Aim of the task:
Scan the entries below for the word "lines". Copy out every line in which it occurs.

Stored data
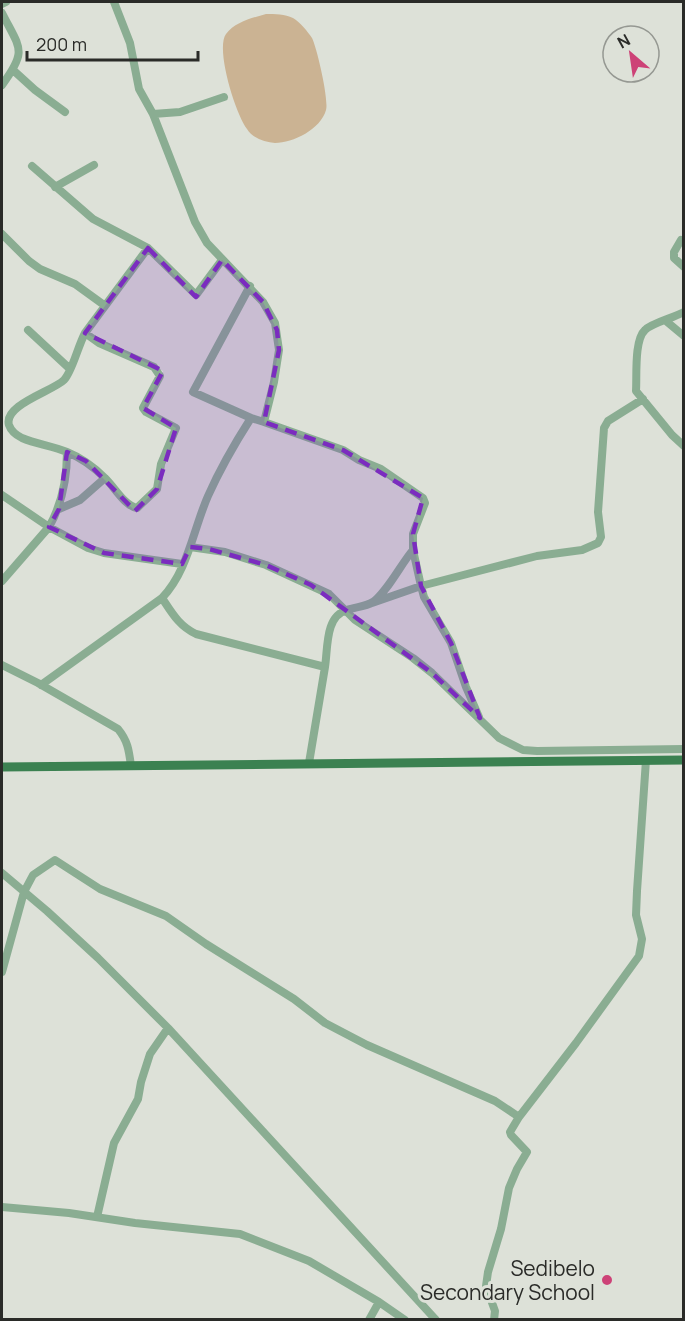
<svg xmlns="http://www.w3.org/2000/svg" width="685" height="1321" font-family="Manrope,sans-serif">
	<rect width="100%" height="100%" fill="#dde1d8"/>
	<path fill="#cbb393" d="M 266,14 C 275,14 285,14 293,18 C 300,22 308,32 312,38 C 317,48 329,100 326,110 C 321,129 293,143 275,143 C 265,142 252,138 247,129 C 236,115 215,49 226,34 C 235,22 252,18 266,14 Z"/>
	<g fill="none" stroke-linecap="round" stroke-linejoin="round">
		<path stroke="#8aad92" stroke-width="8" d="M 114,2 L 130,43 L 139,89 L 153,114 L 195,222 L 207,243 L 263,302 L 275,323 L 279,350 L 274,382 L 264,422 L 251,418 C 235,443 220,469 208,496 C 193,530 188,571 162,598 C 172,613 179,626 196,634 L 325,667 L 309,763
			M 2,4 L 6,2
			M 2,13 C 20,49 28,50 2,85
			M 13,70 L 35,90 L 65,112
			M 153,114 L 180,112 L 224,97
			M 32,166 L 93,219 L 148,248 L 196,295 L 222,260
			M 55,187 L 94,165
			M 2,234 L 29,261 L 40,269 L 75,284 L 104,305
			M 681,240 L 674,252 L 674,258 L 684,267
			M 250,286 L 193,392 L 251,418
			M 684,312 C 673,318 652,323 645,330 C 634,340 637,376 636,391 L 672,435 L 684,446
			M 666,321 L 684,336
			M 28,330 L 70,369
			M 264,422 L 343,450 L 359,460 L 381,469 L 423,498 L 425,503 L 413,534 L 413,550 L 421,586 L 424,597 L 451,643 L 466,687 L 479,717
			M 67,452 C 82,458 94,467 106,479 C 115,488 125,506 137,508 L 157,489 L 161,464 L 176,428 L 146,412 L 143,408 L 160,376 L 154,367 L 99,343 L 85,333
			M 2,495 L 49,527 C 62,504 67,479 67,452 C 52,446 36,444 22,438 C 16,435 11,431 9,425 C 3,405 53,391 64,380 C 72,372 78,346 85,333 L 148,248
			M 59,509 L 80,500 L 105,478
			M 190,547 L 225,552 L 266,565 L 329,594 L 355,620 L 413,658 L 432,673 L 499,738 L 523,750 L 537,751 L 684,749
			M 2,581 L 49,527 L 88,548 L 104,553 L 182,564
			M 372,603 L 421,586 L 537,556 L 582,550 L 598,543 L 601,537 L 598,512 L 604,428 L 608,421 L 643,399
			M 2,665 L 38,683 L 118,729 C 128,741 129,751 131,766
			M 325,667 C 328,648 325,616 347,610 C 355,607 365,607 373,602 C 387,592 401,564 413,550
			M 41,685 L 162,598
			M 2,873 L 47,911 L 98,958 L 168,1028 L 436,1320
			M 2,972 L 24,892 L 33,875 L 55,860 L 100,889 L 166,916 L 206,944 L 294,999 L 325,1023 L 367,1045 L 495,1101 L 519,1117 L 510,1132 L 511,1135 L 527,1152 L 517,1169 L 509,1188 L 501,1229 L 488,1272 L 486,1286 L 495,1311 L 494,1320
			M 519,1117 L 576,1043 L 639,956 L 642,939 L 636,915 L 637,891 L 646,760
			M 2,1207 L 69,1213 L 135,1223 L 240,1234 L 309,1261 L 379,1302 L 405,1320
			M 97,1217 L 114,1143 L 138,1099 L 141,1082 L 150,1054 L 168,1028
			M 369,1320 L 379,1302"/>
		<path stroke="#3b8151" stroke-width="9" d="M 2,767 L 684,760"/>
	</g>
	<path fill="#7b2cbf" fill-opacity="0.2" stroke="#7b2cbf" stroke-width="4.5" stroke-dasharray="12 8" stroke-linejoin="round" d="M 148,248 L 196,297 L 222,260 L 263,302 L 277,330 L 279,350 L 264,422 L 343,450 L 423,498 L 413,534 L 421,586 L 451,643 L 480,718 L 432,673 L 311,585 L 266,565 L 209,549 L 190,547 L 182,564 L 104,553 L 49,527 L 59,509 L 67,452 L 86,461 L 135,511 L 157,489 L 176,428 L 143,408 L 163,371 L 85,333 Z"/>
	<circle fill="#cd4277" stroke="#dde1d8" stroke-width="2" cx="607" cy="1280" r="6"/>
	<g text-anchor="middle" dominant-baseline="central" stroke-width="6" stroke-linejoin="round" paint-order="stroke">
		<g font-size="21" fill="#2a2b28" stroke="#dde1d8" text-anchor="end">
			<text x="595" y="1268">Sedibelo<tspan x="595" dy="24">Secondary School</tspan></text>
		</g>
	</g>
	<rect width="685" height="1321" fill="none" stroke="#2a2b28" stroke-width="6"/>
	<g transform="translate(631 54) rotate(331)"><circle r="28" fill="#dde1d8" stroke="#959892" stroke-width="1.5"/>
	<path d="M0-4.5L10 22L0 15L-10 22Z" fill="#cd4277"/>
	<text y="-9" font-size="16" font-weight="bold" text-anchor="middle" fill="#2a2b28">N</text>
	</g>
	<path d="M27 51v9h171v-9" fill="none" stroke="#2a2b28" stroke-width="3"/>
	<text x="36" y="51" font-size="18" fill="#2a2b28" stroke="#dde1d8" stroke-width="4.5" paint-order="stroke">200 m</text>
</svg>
--
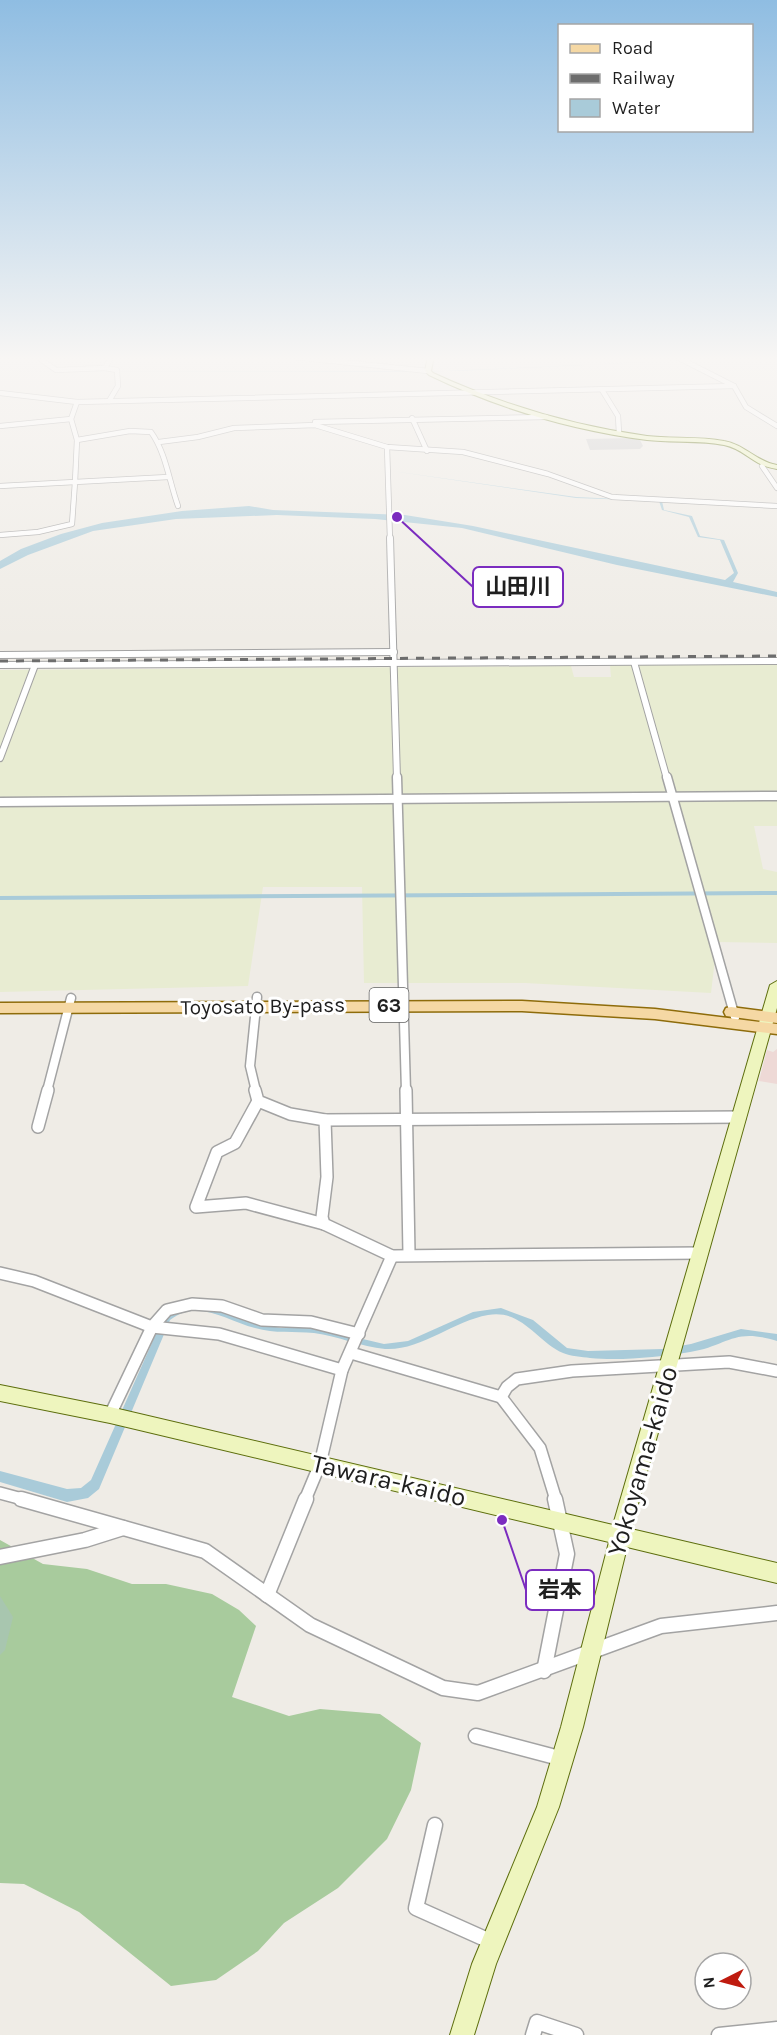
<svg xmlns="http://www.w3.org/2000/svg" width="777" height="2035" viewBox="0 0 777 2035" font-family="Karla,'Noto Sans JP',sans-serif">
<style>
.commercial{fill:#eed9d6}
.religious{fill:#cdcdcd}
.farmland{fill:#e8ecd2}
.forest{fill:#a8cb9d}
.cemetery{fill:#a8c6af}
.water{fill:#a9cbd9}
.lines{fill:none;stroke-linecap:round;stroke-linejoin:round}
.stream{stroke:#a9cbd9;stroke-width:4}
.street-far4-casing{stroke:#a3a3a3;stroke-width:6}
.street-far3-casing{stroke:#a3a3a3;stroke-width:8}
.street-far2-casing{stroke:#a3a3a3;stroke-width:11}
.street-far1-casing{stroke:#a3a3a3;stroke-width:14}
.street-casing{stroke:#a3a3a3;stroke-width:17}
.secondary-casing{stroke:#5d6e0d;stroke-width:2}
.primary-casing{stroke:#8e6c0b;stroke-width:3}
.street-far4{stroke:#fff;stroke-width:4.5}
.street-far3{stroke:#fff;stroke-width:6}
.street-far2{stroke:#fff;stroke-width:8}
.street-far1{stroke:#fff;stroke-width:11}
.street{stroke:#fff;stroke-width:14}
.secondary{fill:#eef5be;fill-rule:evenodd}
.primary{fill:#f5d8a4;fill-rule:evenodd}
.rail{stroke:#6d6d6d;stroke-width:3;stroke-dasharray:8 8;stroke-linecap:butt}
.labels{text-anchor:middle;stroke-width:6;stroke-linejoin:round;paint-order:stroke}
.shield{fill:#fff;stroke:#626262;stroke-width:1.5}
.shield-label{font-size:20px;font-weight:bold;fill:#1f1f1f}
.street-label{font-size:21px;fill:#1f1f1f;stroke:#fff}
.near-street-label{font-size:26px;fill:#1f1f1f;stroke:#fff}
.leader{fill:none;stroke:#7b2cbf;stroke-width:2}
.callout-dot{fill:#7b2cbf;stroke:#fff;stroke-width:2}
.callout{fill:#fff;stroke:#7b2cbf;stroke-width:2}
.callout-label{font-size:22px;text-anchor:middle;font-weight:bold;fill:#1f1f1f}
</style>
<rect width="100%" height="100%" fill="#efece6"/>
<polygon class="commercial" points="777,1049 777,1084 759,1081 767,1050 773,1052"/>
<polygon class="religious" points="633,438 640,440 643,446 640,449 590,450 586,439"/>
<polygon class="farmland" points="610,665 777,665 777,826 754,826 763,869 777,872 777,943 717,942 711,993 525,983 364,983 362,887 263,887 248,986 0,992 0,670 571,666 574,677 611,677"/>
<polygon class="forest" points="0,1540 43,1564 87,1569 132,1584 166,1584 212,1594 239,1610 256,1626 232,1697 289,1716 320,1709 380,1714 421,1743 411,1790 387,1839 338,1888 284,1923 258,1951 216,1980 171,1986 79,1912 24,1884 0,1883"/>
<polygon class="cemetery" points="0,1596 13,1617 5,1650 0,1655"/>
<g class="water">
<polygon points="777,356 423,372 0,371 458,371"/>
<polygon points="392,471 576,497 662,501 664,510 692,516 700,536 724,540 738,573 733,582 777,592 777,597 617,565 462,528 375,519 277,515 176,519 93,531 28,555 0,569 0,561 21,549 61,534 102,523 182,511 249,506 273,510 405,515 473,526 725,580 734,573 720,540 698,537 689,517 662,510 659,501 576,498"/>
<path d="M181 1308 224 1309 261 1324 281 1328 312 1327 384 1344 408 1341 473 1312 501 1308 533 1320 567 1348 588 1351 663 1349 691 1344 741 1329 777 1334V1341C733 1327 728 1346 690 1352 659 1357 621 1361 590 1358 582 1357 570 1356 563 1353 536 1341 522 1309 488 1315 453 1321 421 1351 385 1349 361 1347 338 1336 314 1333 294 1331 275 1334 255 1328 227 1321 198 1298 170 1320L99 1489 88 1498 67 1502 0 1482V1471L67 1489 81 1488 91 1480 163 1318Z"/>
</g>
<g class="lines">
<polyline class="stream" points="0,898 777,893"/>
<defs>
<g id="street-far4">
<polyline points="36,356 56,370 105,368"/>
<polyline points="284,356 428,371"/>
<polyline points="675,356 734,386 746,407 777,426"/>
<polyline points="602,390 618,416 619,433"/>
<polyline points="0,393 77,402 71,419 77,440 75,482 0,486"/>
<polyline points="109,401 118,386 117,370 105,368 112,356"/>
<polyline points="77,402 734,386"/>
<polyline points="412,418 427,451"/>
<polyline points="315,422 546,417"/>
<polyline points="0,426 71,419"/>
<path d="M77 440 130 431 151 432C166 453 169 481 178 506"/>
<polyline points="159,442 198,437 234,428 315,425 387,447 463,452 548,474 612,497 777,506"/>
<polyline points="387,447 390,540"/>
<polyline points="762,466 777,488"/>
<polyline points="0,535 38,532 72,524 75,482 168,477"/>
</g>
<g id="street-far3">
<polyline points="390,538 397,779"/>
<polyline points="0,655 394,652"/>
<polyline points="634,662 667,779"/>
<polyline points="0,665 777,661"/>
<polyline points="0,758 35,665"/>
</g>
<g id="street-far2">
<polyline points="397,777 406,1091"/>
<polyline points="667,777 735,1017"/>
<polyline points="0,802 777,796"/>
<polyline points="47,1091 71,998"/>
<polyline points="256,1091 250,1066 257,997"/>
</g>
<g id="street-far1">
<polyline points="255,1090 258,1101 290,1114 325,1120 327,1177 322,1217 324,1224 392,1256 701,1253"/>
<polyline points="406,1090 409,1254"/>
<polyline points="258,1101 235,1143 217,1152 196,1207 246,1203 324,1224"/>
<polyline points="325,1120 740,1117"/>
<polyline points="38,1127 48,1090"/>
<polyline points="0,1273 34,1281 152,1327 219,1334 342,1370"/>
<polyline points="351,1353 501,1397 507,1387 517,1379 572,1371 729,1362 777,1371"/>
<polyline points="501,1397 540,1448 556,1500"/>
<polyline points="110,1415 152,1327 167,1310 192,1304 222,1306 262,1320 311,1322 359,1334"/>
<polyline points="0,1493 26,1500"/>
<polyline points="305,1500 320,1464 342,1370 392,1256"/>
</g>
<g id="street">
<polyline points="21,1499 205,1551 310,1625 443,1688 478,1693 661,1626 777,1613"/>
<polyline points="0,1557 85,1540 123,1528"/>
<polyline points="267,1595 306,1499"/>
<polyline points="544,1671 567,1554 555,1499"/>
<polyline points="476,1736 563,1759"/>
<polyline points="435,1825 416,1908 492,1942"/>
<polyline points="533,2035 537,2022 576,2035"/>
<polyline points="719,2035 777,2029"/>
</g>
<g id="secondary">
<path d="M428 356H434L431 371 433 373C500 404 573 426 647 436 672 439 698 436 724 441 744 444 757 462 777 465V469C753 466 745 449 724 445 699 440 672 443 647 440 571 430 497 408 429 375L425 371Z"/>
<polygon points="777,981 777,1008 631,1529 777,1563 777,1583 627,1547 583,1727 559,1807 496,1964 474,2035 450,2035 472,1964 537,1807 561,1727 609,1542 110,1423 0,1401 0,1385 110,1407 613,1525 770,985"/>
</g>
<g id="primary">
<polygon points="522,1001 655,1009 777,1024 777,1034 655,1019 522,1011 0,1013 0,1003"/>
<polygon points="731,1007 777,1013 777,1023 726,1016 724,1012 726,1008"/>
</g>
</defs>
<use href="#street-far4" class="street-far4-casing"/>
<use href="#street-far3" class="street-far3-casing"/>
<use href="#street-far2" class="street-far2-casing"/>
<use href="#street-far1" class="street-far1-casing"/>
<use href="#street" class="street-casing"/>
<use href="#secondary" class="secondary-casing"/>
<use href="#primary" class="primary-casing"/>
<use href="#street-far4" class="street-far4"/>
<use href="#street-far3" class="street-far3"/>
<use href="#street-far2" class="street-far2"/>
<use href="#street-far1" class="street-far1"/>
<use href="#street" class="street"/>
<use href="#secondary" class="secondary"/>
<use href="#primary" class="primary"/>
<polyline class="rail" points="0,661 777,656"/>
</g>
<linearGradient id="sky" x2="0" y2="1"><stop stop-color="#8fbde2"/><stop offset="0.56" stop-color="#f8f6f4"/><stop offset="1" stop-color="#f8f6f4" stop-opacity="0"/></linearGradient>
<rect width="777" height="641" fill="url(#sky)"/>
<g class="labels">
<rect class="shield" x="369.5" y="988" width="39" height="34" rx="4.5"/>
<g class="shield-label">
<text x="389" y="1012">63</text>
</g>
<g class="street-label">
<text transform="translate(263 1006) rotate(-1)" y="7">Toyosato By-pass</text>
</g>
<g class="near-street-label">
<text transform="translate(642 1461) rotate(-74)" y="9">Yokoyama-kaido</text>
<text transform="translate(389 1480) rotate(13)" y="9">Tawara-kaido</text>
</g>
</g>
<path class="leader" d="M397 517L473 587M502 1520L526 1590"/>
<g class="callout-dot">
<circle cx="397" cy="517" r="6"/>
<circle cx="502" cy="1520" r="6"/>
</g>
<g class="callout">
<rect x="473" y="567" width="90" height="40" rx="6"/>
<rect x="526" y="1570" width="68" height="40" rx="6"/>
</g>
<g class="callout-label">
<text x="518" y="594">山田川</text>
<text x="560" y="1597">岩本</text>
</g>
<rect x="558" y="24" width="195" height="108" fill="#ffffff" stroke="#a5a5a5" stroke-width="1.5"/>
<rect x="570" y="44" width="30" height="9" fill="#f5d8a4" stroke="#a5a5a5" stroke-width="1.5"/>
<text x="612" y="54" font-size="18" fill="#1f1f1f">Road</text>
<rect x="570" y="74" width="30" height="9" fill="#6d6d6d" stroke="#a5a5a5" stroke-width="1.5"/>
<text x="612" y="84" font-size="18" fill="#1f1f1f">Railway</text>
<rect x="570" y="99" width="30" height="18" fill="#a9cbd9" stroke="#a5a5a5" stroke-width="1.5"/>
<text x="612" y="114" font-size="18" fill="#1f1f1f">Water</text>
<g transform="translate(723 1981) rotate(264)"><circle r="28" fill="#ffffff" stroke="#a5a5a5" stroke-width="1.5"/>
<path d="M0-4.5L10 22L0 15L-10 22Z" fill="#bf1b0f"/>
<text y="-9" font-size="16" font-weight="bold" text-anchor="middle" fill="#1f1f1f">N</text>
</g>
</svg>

Answer area:
.lines{fill:none;stroke-linecap:round;stroke-linejoin:round}
<g class="lines">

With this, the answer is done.